There are several places in the code which check whether the _eventInterp
property is NULL, such as:

if (_eventInterp && Tcl_FindCommand(_eventInterp, cmd, NULL, 0)) { ...

But it seems worth investigating what happens to the _eventInterp property when
an interpreter is destroyed.

ned.deily added on 2014-10-31 00:32:30:
There are really two separate issues here.  I agree with being wary about calling tkMacOSXInit more than once.  I might get around to trying it.  But the more important part is to prevent the segfault and presumably that could be done without calling tkMacOSXInit more than once.  The trick is to figure out how to check whether the interp value received in the callback is still valid.

kevin_walzer added on 2014-10-30 23:54:49:
If you did want to try an alternative, however, my approach would be to  to remove the if (!initialized) call right after that comment, let the initialization happen each time, and run your tests again. I am not clear on how to implement a pure Tcl/Tk test case that will replicate the setup you have in place from Python.
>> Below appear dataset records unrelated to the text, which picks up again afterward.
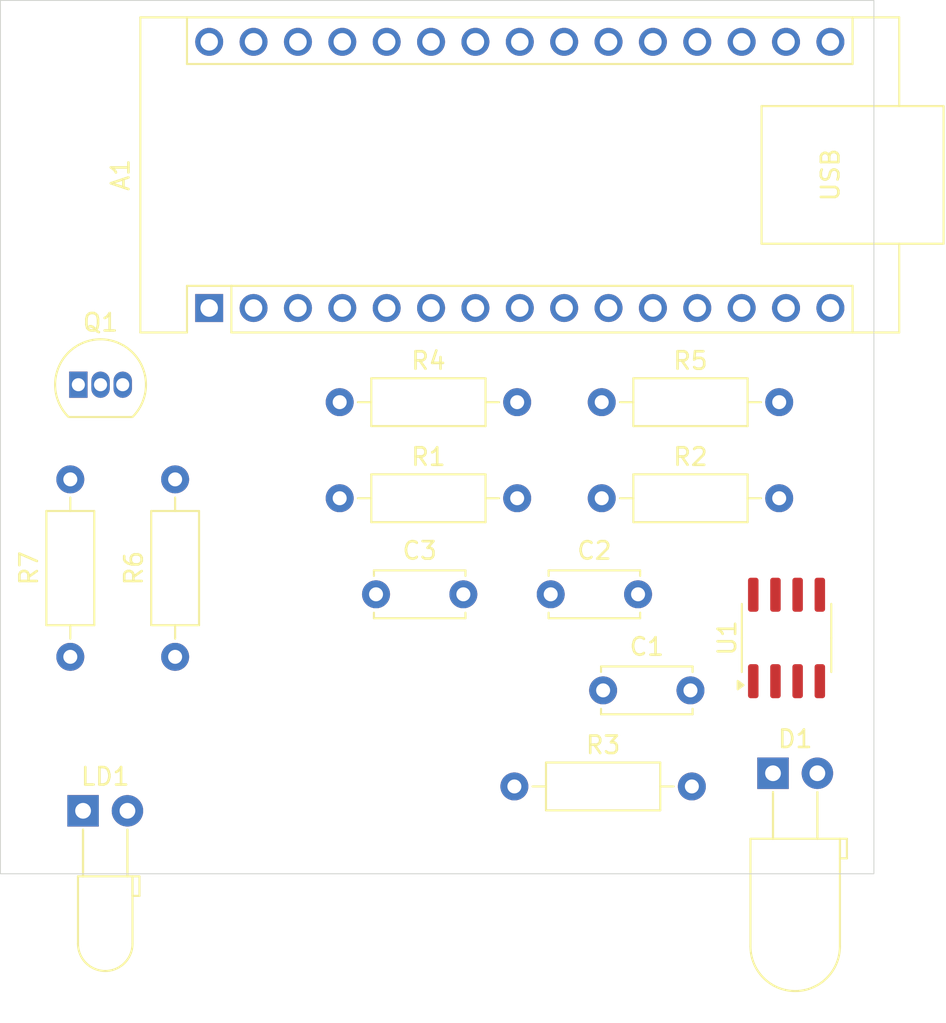
<source format=kicad_pcb>
(kicad_pcb
	(version 20241229)
	(generator "pcbnew")
	(generator_version "9.0")
	(general
		(thickness 1.6)
		(legacy_teardrops no)
	)
	(paper "A4")
	(layers
		(0 "F.Cu" signal)
		(2 "B.Cu" signal)
		(9 "F.Adhes" user "F.Adhesive")
		(11 "B.Adhes" user "B.Adhesive")
		(13 "F.Paste" user)
		(15 "B.Paste" user)
		(5 "F.SilkS" user "F.Silkscreen")
		(7 "B.SilkS" user "B.Silkscreen")
		(1 "F.Mask" user)
		(3 "B.Mask" user)
		(17 "Dwgs.User" user "User.Drawings")
		(19 "Cmts.User" user "User.Comments")
		(21 "Eco1.User" user "User.Eco1")
		(23 "Eco2.User" user "User.Eco2")
		(25 "Edge.Cuts" user)
		(27 "Margin" user)
		(31 "F.CrtYd" user "F.Courtyard")
		(29 "B.CrtYd" user "B.Courtyard")
		(35 "F.Fab" user)
		(33 "B.Fab" user)
		(39 "User.1" user)
		(41 "User.2" user)
		(43 "User.3" user)
		(45 "User.4" user)
	)
	(setup
		(pad_to_mask_clearance 0)
		(allow_soldermask_bridges_in_footprints no)
		(tenting front back)
		(pcbplotparams
			(layerselection 0x00000000_00000000_55555555_5755f5ff)
			(plot_on_all_layers_selection 0x00000000_00000000_00000000_00000000)
			(disableapertmacros no)
			(usegerberextensions no)
			(usegerberattributes yes)
			(usegerberadvancedattributes yes)
			(creategerberjobfile yes)
			(dashed_line_dash_ratio 12.000000)
			(dashed_line_gap_ratio 3.000000)
			(svgprecision 4)
			(plotframeref no)
			(mode 1)
			(useauxorigin no)
			(hpglpennumber 1)
			(hpglpenspeed 20)
			(hpglpendiameter 15.000000)
			(pdf_front_fp_property_popups yes)
			(pdf_back_fp_property_popups yes)
			(pdf_metadata yes)
			(pdf_single_document no)
			(dxfpolygonmode yes)
			(dxfimperialunits yes)
			(dxfusepcbnewfont yes)
			(psnegative no)
			(psa4output no)
			(plot_black_and_white yes)
			(plotinvisibletext no)
			(sketchpadsonfab no)
			(plotpadnumbers no)
			(hidednponfab no)
			(sketchdnponfab yes)
			(crossoutdnponfab yes)
			(subtractmaskfromsilk no)
			(outputformat 1)
			(mirror no)
			(drillshape 1)
			(scaleselection 1)
			(outputdirectory "")
		)
	)
	(net 0 "")
	(net 1 "unconnected-(A1-D12-Pad15)")
	(net 2 "unconnected-(A1-VIN-Pad30)")
	(net 3 "unconnected-(A1-3V3-Pad17)")
	(net 4 "unconnected-(A1-D9-Pad12)")
	(net 5 "unconnected-(A1-D11-Pad14)")
	(net 6 "Net-(A1-D3)")
	(net 7 "unconnected-(A1-D13-Pad16)")
	(net 8 "unconnected-(A1-D5-Pad8)")
	(net 9 "unconnected-(A1-D0{slash}RX-Pad2)")
	(net 10 "unconnected-(A1-A4-Pad23)")
	(net 11 "unconnected-(A1-A1-Pad20)")
	(net 12 "unconnected-(A1-A7-Pad26)")
	(net 13 "unconnected-(A1-D8-Pad11)")
	(net 14 "unconnected-(A1-~{RESET}-Pad3)")
	(net 15 "unconnected-(A1-~{RESET}-Pad28)")
	(net 16 "unconnected-(A1-D1{slash}TX-Pad1)")
	(net 17 "Net-(A1-+5V)")
	(net 18 "unconnected-(A1-D6-Pad9)")
	(net 19 "unconnected-(A1-A6-Pad25)")
	(net 20 "unconnected-(A1-A3-Pad22)")
	(net 21 "unconnected-(A1-AREF-Pad18)")
	(net 22 "Net-(D1-A)")
	(net 23 "unconnected-(A1-D4-Pad7)")
	(net 24 "unconnected-(A1-A5-Pad24)")
	(net 25 "unconnected-(A1-D7-Pad10)")
	(net 26 "unconnected-(A1-D10-Pad13)")
	(net 27 "unconnected-(A1-D2-Pad5)")
	(net 28 "unconnected-(A1-A2-Pad21)")
	(net 29 "Net-(A1-A0)")
	(net 30 "Net-(C1-Pad1)")
	(net 31 "Net-(D1-K)")
	(net 32 "Net-(U1-V+)")
	(net 33 "Net-(LD1-K)")
	(net 34 "Net-(LD1-A)")
	(net 35 "Net-(Q1-B)")
	(net 36 "Net-(U1-+)")
	(net 37 "unconnected-(U1-NC-Pad5)")
	(footprint "Resistor_THT:R_Axial_DIN0207_L6.3mm_D2.5mm_P10.16mm_Horizontal" (layer "F.Cu") (at 68.42 76))
	(footprint "Resistor_THT:R_Axial_DIN0207_L6.3mm_D2.5mm_P10.16mm_Horizontal" (layer "F.Cu") (at 73.42 59.5))
	(footprint "Capacitor_THT:C_Disc_D5.0mm_W2.5mm_P5.00mm" (layer "F.Cu") (at 60.5 65))
	(footprint "Resistor_THT:R_Axial_DIN0207_L6.3mm_D2.5mm_P10.16mm_Horizontal" (layer "F.Cu") (at 73.42 54))
	(footprint "Package_TO_SOT_THT:TO-92_Inline" (layer "F.Cu") (at 43.46 53))
	(footprint "Capacitor_THT:C_Disc_D5.0mm_W2.5mm_P5.00mm" (layer "F.Cu") (at 73.5 70.5))
	(footprint "LED_THT:LED_D5.0mm_Horizontal_O3.81mm_Z3.0mm" (layer "F.Cu") (at 83.225 75.245))
	(footprint "Package_SO:SOIC-8_3.9x4.9mm_P1.27mm" (layer "F.Cu") (at 84 67.5 90))
	(footprint "Resistor_THT:R_Axial_DIN0207_L6.3mm_D2.5mm_P10.16mm_Horizontal" (layer "F.Cu") (at 58.42 59.5))
	(footprint "Resistor_THT:R_Axial_DIN0207_L6.3mm_D2.5mm_P10.16mm_Horizontal" (layer "F.Cu") (at 49 68.58 90))
	(footprint "Resistor_THT:R_Axial_DIN0207_L6.3mm_D2.5mm_P10.16mm_Horizontal" (layer "F.Cu") (at 43 68.58 90))
	(footprint "Capacitor_THT:C_Disc_D5.0mm_W2.5mm_P5.00mm" (layer "F.Cu") (at 70.5 65))
	(footprint "Module:Arduino_Nano" (layer "F.Cu") (at 50.95 48.61 90))
	(footprint "LED_THT:LED_D3.0mm_Horizontal_O3.81mm_Z2.0mm" (layer "F.Cu") (at 43.73 77.395))
	(footprint "Resistor_THT:R_Axial_DIN0207_L6.3mm_D2.5mm_P10.16mm_Horizontal" (layer "F.Cu") (at 58.42 54))
	(gr_rect
		(start 39 31)
		(end 89 81)
		(stroke
			(width 0.05)
			(type solid)
		)
		(fill no)
		(layer "Edge.Cuts")
		(uuid "4cd58cc6-6f25-4bf3-849c-350ca87f37d8")
	)
	(embedded_fonts no)
)

</source>
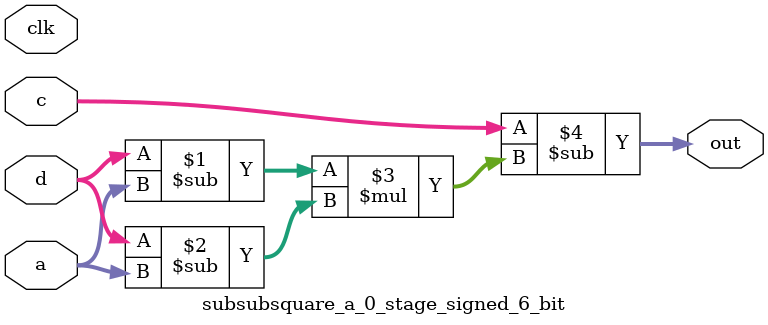
<source format=sv>
(* use_dsp = "yes" *) module subsubsquare_a_0_stage_signed_6_bit(
	input signed [5:0] a,
	input signed [5:0] c,
	input signed [5:0] d,
	output [5:0] out,
	input clk);

	assign out = c - ((d - a) * (d - a));
endmodule

</source>
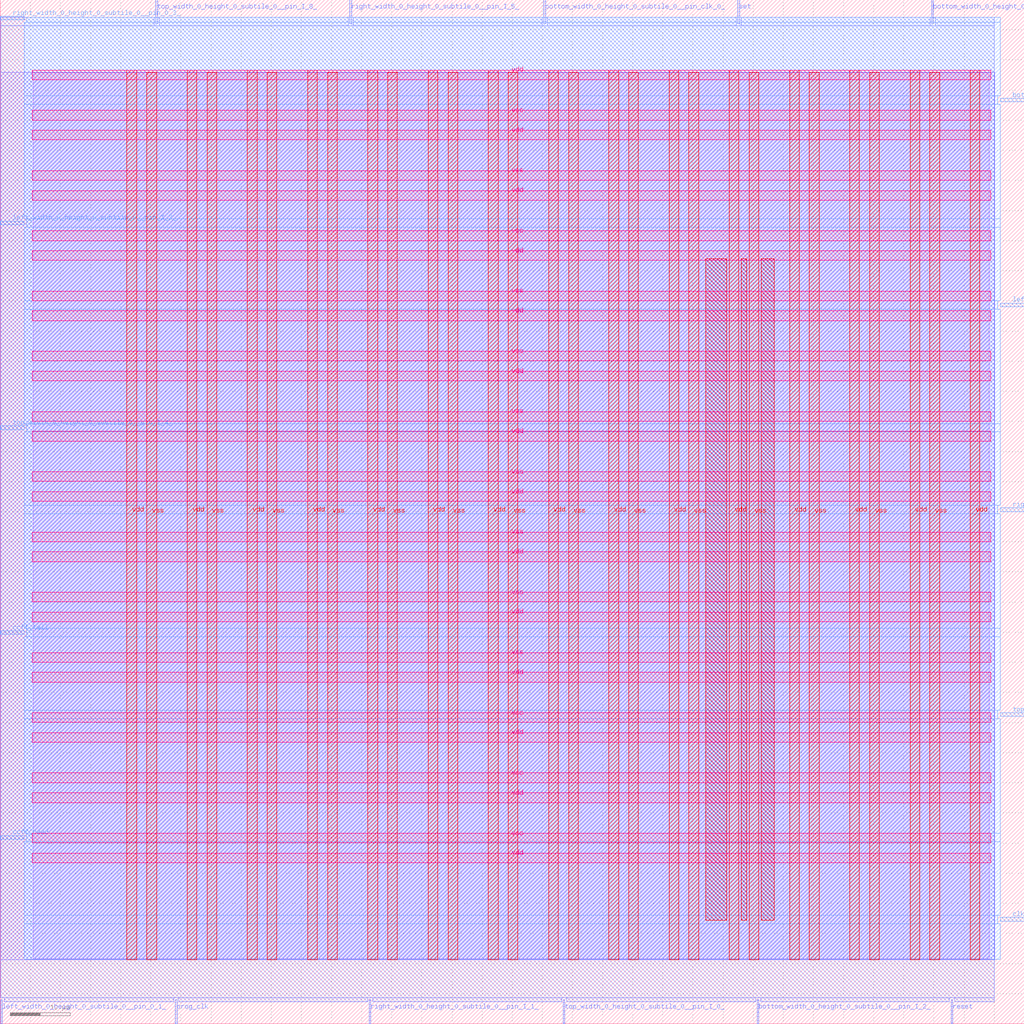
<source format=lef>
VERSION 5.7 ;
  NOWIREEXTENSIONATPIN ON ;
  DIVIDERCHAR "/" ;
  BUSBITCHARS "[]" ;
MACRO grid_clb
  CLASS BLOCK ;
  FOREIGN grid_clb ;
  ORIGIN 0.000 0.000 ;
  SIZE 170.000 BY 170.000 ;
  PIN bottom_width_0_height_0_subtile_0__pin_I_2_
    DIRECTION INPUT ;
    USE SIGNAL ;
    ANTENNAGATEAREA 0.196500 ;
    PORT
      LAYER met2 ;
        RECT 125.670 0.000 125.950 4.000 ;
    END
  END bottom_width_0_height_0_subtile_0__pin_I_2_
  PIN bottom_width_0_height_0_subtile_0__pin_I_6_
    DIRECTION INPUT ;
    USE SIGNAL ;
    ANTENNAGATEAREA 0.196500 ;
    PORT
      LAYER met3 ;
        RECT 166.000 153.040 170.000 153.640 ;
    END
  END bottom_width_0_height_0_subtile_0__pin_I_6_
  PIN bottom_width_0_height_0_subtile_0__pin_O_0_
    DIRECTION OUTPUT TRISTATE ;
    USE SIGNAL ;
    ANTENNADIFFAREA 0.795200 ;
    PORT
      LAYER met2 ;
        RECT 154.650 166.000 154.930 170.000 ;
    END
  END bottom_width_0_height_0_subtile_0__pin_O_0_
  PIN bottom_width_0_height_0_subtile_0__pin_clk_0_
    DIRECTION INPUT ;
    USE SIGNAL ;
    PORT
      LAYER met2 ;
        RECT 90.250 166.000 90.530 170.000 ;
    END
  END bottom_width_0_height_0_subtile_0__pin_clk_0_
  PIN ccff_head
    DIRECTION INPUT ;
    USE SIGNAL ;
    ANTENNAGATEAREA 0.196500 ;
    PORT
      LAYER met3 ;
        RECT 0.000 30.640 4.000 31.240 ;
    END
  END ccff_head
  PIN ccff_tail
    DIRECTION OUTPUT TRISTATE ;
    USE SIGNAL ;
    ANTENNADIFFAREA 0.795200 ;
    PORT
      LAYER met3 ;
        RECT 0.000 64.640 4.000 65.240 ;
    END
  END ccff_tail
  PIN clk
    DIRECTION INPUT ;
    USE SIGNAL ;
    ANTENNAGATEAREA 0.852000 ;
    PORT
      LAYER met3 ;
        RECT 166.000 17.040 170.000 17.640 ;
    END
  END clk
  PIN left_width_0_height_0_subtile_0__pin_I_3_
    DIRECTION INPUT ;
    USE SIGNAL ;
    ANTENNAGATEAREA 0.196500 ;
    PORT
      LAYER met3 ;
        RECT 0.000 132.640 4.000 133.240 ;
    END
  END left_width_0_height_0_subtile_0__pin_I_3_
  PIN left_width_0_height_0_subtile_0__pin_I_7_
    DIRECTION INPUT ;
    USE SIGNAL ;
    ANTENNAGATEAREA 0.196500 ;
    PORT
      LAYER met3 ;
        RECT 166.000 119.040 170.000 119.640 ;
    END
  END left_width_0_height_0_subtile_0__pin_I_7_
  PIN left_width_0_height_0_subtile_0__pin_O_1_
    DIRECTION OUTPUT TRISTATE ;
    USE SIGNAL ;
    ANTENNADIFFAREA 0.795200 ;
    PORT
      LAYER met2 ;
        RECT 0.090 0.000 0.370 4.000 ;
    END
  END left_width_0_height_0_subtile_0__pin_O_1_
  PIN prog_clk
    DIRECTION INPUT ;
    USE SIGNAL ;
    ANTENNAGATEAREA 0.196500 ;
    PORT
      LAYER met2 ;
        RECT 29.070 0.000 29.350 4.000 ;
    END
  END prog_clk
  PIN reset
    DIRECTION INPUT ;
    USE SIGNAL ;
    ANTENNAGATEAREA 0.213000 ;
    PORT
      LAYER met2 ;
        RECT 157.870 0.000 158.150 4.000 ;
    END
  END reset
  PIN right_width_0_height_0_subtile_0__pin_I_1_
    DIRECTION INPUT ;
    USE SIGNAL ;
    ANTENNAGATEAREA 0.196500 ;
    PORT
      LAYER met2 ;
        RECT 61.270 0.000 61.550 4.000 ;
    END
  END right_width_0_height_0_subtile_0__pin_I_1_
  PIN right_width_0_height_0_subtile_0__pin_I_5_
    DIRECTION INPUT ;
    USE SIGNAL ;
    ANTENNAGATEAREA 0.196500 ;
    PORT
      LAYER met2 ;
        RECT 58.050 166.000 58.330 170.000 ;
    END
  END right_width_0_height_0_subtile_0__pin_I_5_
  PIN right_width_0_height_0_subtile_0__pin_I_9_
    DIRECTION INPUT ;
    USE SIGNAL ;
    ANTENNAGATEAREA 0.196500 ;
    PORT
      LAYER met3 ;
        RECT 166.000 85.040 170.000 85.640 ;
    END
  END right_width_0_height_0_subtile_0__pin_I_9_
  PIN right_width_0_height_0_subtile_0__pin_O_3_
    DIRECTION OUTPUT TRISTATE ;
    USE SIGNAL ;
    ANTENNADIFFAREA 0.795200 ;
    PORT
      LAYER met3 ;
        RECT 0.000 166.640 4.000 167.240 ;
    END
  END right_width_0_height_0_subtile_0__pin_O_3_
  PIN set
    DIRECTION INPUT ;
    USE SIGNAL ;
    ANTENNAGATEAREA 0.213000 ;
    PORT
      LAYER met2 ;
        RECT 122.450 166.000 122.730 170.000 ;
    END
  END set
  PIN top_width_0_height_0_subtile_0__pin_I_0_
    DIRECTION INPUT ;
    USE SIGNAL ;
    ANTENNAGATEAREA 0.196500 ;
    PORT
      LAYER met2 ;
        RECT 93.470 0.000 93.750 4.000 ;
    END
  END top_width_0_height_0_subtile_0__pin_I_0_
  PIN top_width_0_height_0_subtile_0__pin_I_4_
    DIRECTION INPUT ;
    USE SIGNAL ;
    ANTENNAGATEAREA 0.196500 ;
    PORT
      LAYER met3 ;
        RECT 0.000 98.640 4.000 99.240 ;
    END
  END top_width_0_height_0_subtile_0__pin_I_4_
  PIN top_width_0_height_0_subtile_0__pin_I_8_
    DIRECTION INPUT ;
    USE SIGNAL ;
    ANTENNAGATEAREA 0.196500 ;
    PORT
      LAYER met2 ;
        RECT 25.850 166.000 26.130 170.000 ;
    END
  END top_width_0_height_0_subtile_0__pin_I_8_
  PIN top_width_0_height_0_subtile_0__pin_O_2_
    DIRECTION OUTPUT TRISTATE ;
    USE SIGNAL ;
    ANTENNADIFFAREA 0.445500 ;
    PORT
      LAYER met3 ;
        RECT 166.000 51.040 170.000 51.640 ;
    END
  END top_width_0_height_0_subtile_0__pin_O_2_
  PIN vdd
    DIRECTION INOUT ;
    USE POWER ;
    PORT
      LAYER met4 ;
        RECT 21.040 10.640 22.640 158.330 ;
    END
    PORT
      LAYER met4 ;
        RECT 31.040 10.640 32.640 158.330 ;
    END
    PORT
      LAYER met4 ;
        RECT 41.040 10.640 42.640 158.330 ;
    END
    PORT
      LAYER met4 ;
        RECT 51.040 10.640 52.640 158.330 ;
    END
    PORT
      LAYER met4 ;
        RECT 61.040 10.640 62.640 158.330 ;
    END
    PORT
      LAYER met4 ;
        RECT 71.040 10.640 72.640 158.330 ;
    END
    PORT
      LAYER met4 ;
        RECT 81.040 10.640 82.640 158.330 ;
    END
    PORT
      LAYER met4 ;
        RECT 91.040 10.640 92.640 158.330 ;
    END
    PORT
      LAYER met4 ;
        RECT 101.040 10.640 102.640 158.330 ;
    END
    PORT
      LAYER met4 ;
        RECT 111.040 10.640 112.640 158.330 ;
    END
    PORT
      LAYER met4 ;
        RECT 121.040 10.640 122.640 158.330 ;
    END
    PORT
      LAYER met4 ;
        RECT 131.040 10.640 132.640 158.330 ;
    END
    PORT
      LAYER met4 ;
        RECT 141.040 10.640 142.640 158.330 ;
    END
    PORT
      LAYER met4 ;
        RECT 151.040 10.640 152.640 158.330 ;
    END
    PORT
      LAYER met4 ;
        RECT 161.040 10.640 162.640 158.330 ;
    END
    PORT
      LAYER met5 ;
        RECT 5.280 26.730 164.460 28.330 ;
    END
    PORT
      LAYER met5 ;
        RECT 5.280 36.730 164.460 38.330 ;
    END
    PORT
      LAYER met5 ;
        RECT 5.280 46.730 164.460 48.330 ;
    END
    PORT
      LAYER met5 ;
        RECT 5.280 56.730 164.460 58.330 ;
    END
    PORT
      LAYER met5 ;
        RECT 5.280 66.730 164.460 68.330 ;
    END
    PORT
      LAYER met5 ;
        RECT 5.280 76.730 164.460 78.330 ;
    END
    PORT
      LAYER met5 ;
        RECT 5.280 86.730 164.460 88.330 ;
    END
    PORT
      LAYER met5 ;
        RECT 5.280 96.730 164.460 98.330 ;
    END
    PORT
      LAYER met5 ;
        RECT 5.280 106.730 164.460 108.330 ;
    END
    PORT
      LAYER met5 ;
        RECT 5.280 116.730 164.460 118.330 ;
    END
    PORT
      LAYER met5 ;
        RECT 5.280 126.730 164.460 128.330 ;
    END
    PORT
      LAYER met5 ;
        RECT 5.280 136.730 164.460 138.330 ;
    END
    PORT
      LAYER met5 ;
        RECT 5.280 146.730 164.460 148.330 ;
    END
    PORT
      LAYER met5 ;
        RECT 5.280 156.730 164.460 158.330 ;
    END
  END vdd
  PIN vss
    DIRECTION INOUT ;
    USE GROUND ;
    PORT
      LAYER met4 ;
        RECT 24.340 10.640 25.940 158.000 ;
    END
    PORT
      LAYER met4 ;
        RECT 34.340 10.640 35.940 158.000 ;
    END
    PORT
      LAYER met4 ;
        RECT 44.340 10.640 45.940 158.000 ;
    END
    PORT
      LAYER met4 ;
        RECT 54.340 10.640 55.940 158.000 ;
    END
    PORT
      LAYER met4 ;
        RECT 64.340 10.640 65.940 158.000 ;
    END
    PORT
      LAYER met4 ;
        RECT 74.340 10.640 75.940 158.000 ;
    END
    PORT
      LAYER met4 ;
        RECT 84.340 10.640 85.940 158.000 ;
    END
    PORT
      LAYER met4 ;
        RECT 94.340 10.640 95.940 158.000 ;
    END
    PORT
      LAYER met4 ;
        RECT 104.340 10.640 105.940 158.000 ;
    END
    PORT
      LAYER met4 ;
        RECT 114.340 10.640 115.940 158.000 ;
    END
    PORT
      LAYER met4 ;
        RECT 124.340 10.640 125.940 158.000 ;
    END
    PORT
      LAYER met4 ;
        RECT 134.340 10.640 135.940 158.000 ;
    END
    PORT
      LAYER met4 ;
        RECT 144.340 10.640 145.940 158.000 ;
    END
    PORT
      LAYER met4 ;
        RECT 154.340 10.640 155.940 158.000 ;
    END
    PORT
      LAYER met5 ;
        RECT 5.280 30.030 164.460 31.630 ;
    END
    PORT
      LAYER met5 ;
        RECT 5.280 40.030 164.460 41.630 ;
    END
    PORT
      LAYER met5 ;
        RECT 5.280 50.030 164.460 51.630 ;
    END
    PORT
      LAYER met5 ;
        RECT 5.280 60.030 164.460 61.630 ;
    END
    PORT
      LAYER met5 ;
        RECT 5.280 70.030 164.460 71.630 ;
    END
    PORT
      LAYER met5 ;
        RECT 5.280 80.030 164.460 81.630 ;
    END
    PORT
      LAYER met5 ;
        RECT 5.280 90.030 164.460 91.630 ;
    END
    PORT
      LAYER met5 ;
        RECT 5.280 100.030 164.460 101.630 ;
    END
    PORT
      LAYER met5 ;
        RECT 5.280 110.030 164.460 111.630 ;
    END
    PORT
      LAYER met5 ;
        RECT 5.280 120.030 164.460 121.630 ;
    END
    PORT
      LAYER met5 ;
        RECT 5.280 130.030 164.460 131.630 ;
    END
    PORT
      LAYER met5 ;
        RECT 5.280 140.030 164.460 141.630 ;
    END
    PORT
      LAYER met5 ;
        RECT 5.280 150.030 164.460 151.630 ;
    END
  END vss
  OBS
      LAYER li1 ;
        RECT 5.520 10.795 164.220 157.845 ;
      LAYER met1 ;
        RECT 0.070 10.640 165.070 158.000 ;
      LAYER met2 ;
        RECT 0.100 165.720 25.570 167.125 ;
        RECT 26.410 165.720 57.770 167.125 ;
        RECT 58.610 165.720 89.970 167.125 ;
        RECT 90.810 165.720 122.170 167.125 ;
        RECT 123.010 165.720 154.370 167.125 ;
        RECT 155.210 165.720 165.050 167.125 ;
        RECT 0.100 4.280 165.050 165.720 ;
        RECT 0.650 3.670 28.790 4.280 ;
        RECT 29.630 3.670 60.990 4.280 ;
        RECT 61.830 3.670 93.190 4.280 ;
        RECT 94.030 3.670 125.390 4.280 ;
        RECT 126.230 3.670 157.590 4.280 ;
        RECT 158.430 3.670 165.050 4.280 ;
      LAYER met3 ;
        RECT 4.400 166.240 166.000 167.105 ;
        RECT 4.000 154.040 166.000 166.240 ;
        RECT 4.000 152.640 165.600 154.040 ;
        RECT 4.000 133.640 166.000 152.640 ;
        RECT 4.400 132.240 166.000 133.640 ;
        RECT 4.000 120.040 166.000 132.240 ;
        RECT 4.000 118.640 165.600 120.040 ;
        RECT 4.000 99.640 166.000 118.640 ;
        RECT 4.400 98.240 166.000 99.640 ;
        RECT 4.000 86.040 166.000 98.240 ;
        RECT 4.000 84.640 165.600 86.040 ;
        RECT 4.000 65.640 166.000 84.640 ;
        RECT 4.400 64.240 166.000 65.640 ;
        RECT 4.000 52.040 166.000 64.240 ;
        RECT 4.000 50.640 165.600 52.040 ;
        RECT 4.000 31.640 166.000 50.640 ;
        RECT 4.400 30.240 166.000 31.640 ;
        RECT 4.000 18.040 166.000 30.240 ;
        RECT 4.000 16.640 165.600 18.040 ;
        RECT 4.000 10.715 166.000 16.640 ;
      LAYER met4 ;
        RECT 117.135 17.175 120.640 126.985 ;
        RECT 123.040 17.175 123.940 126.985 ;
        RECT 126.340 17.175 128.505 126.985 ;
  END
END grid_clb
END LIBRARY


</source>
Let me know what happens, if you give it a try.

kevin_walzer added on 2014-10-30 23:48:52:
I certainly agree that it's not good for Tk to segfault, but I note this comment at the fromt of the TkpInit function in tkMacOSXInit.c:

     * Since it is possible for TkInit to be called multiple times and we
     * don't want to do the following initialization multiple times we protect
     * against doing it more than once.

In other words, as I understand it, the behavior you observe is there by design. I'm not quite certain of why this is the case, but since it seems to be at the root of an awful lot in Tk/Mac, I'd be exceptionally wary of changing it. I have no idea of the side effects or consequence of such a change.